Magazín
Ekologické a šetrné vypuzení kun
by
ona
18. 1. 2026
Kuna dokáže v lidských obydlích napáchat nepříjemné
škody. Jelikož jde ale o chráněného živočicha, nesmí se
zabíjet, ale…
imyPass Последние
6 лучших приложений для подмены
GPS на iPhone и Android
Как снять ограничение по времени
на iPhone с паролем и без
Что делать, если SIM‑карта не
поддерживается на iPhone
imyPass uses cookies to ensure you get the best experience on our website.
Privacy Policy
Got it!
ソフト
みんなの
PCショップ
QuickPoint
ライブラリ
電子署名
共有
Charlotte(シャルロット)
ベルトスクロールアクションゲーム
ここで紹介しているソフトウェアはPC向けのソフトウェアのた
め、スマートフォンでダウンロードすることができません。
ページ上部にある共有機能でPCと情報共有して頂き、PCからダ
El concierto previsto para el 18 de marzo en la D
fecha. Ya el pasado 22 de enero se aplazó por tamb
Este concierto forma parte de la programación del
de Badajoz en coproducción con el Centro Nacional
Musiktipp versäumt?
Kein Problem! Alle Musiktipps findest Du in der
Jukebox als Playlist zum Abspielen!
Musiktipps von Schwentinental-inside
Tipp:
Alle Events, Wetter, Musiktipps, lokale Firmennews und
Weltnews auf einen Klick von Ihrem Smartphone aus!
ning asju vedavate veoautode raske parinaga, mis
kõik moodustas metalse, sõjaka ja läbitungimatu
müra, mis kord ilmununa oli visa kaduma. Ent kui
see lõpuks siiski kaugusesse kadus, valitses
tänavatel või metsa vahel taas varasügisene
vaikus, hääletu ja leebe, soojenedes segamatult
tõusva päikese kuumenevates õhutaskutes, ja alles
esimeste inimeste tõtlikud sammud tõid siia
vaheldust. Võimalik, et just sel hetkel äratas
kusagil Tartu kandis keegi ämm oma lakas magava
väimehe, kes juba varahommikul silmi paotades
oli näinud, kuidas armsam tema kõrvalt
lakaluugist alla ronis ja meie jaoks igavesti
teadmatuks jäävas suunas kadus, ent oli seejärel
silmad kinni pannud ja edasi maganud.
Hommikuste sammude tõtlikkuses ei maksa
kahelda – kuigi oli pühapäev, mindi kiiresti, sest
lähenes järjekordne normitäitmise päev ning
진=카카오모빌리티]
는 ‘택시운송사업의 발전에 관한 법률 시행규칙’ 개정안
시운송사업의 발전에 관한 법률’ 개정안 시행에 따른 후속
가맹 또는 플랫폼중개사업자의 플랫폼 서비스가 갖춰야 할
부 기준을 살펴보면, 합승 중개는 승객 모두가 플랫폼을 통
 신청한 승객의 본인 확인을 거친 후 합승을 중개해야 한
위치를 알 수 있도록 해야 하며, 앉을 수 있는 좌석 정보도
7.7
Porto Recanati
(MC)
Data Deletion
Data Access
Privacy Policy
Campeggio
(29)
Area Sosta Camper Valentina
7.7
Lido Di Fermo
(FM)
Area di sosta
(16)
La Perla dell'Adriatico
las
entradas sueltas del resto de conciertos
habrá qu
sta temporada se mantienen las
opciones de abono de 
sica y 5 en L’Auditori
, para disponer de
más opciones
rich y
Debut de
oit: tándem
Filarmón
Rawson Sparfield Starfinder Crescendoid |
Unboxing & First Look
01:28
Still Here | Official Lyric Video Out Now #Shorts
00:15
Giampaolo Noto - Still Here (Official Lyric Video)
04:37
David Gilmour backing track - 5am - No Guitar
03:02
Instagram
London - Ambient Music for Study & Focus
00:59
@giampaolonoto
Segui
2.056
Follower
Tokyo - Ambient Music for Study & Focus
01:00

━━━━━━━━

-- To-do item --
Rewrite the data from its first line up to and including the line with "Как снять ограничение по времени", replacing "Magazín" with "Časopis" and keeping all else unchanged. Give only those lines.

-- Your solution --
Časopis
Ekologické a šetrné vypuzení kun
by
ona
18. 1. 2026
Kuna dokáže v lidských obydlích napáchat nepříjemné
škody. Jelikož jde ale o chráněného živočicha, nesmí se
zabíjet, ale…
imyPass Последние
6 лучших приложений для подмены
GPS на iPhone и Android
Как снять ограничение по времени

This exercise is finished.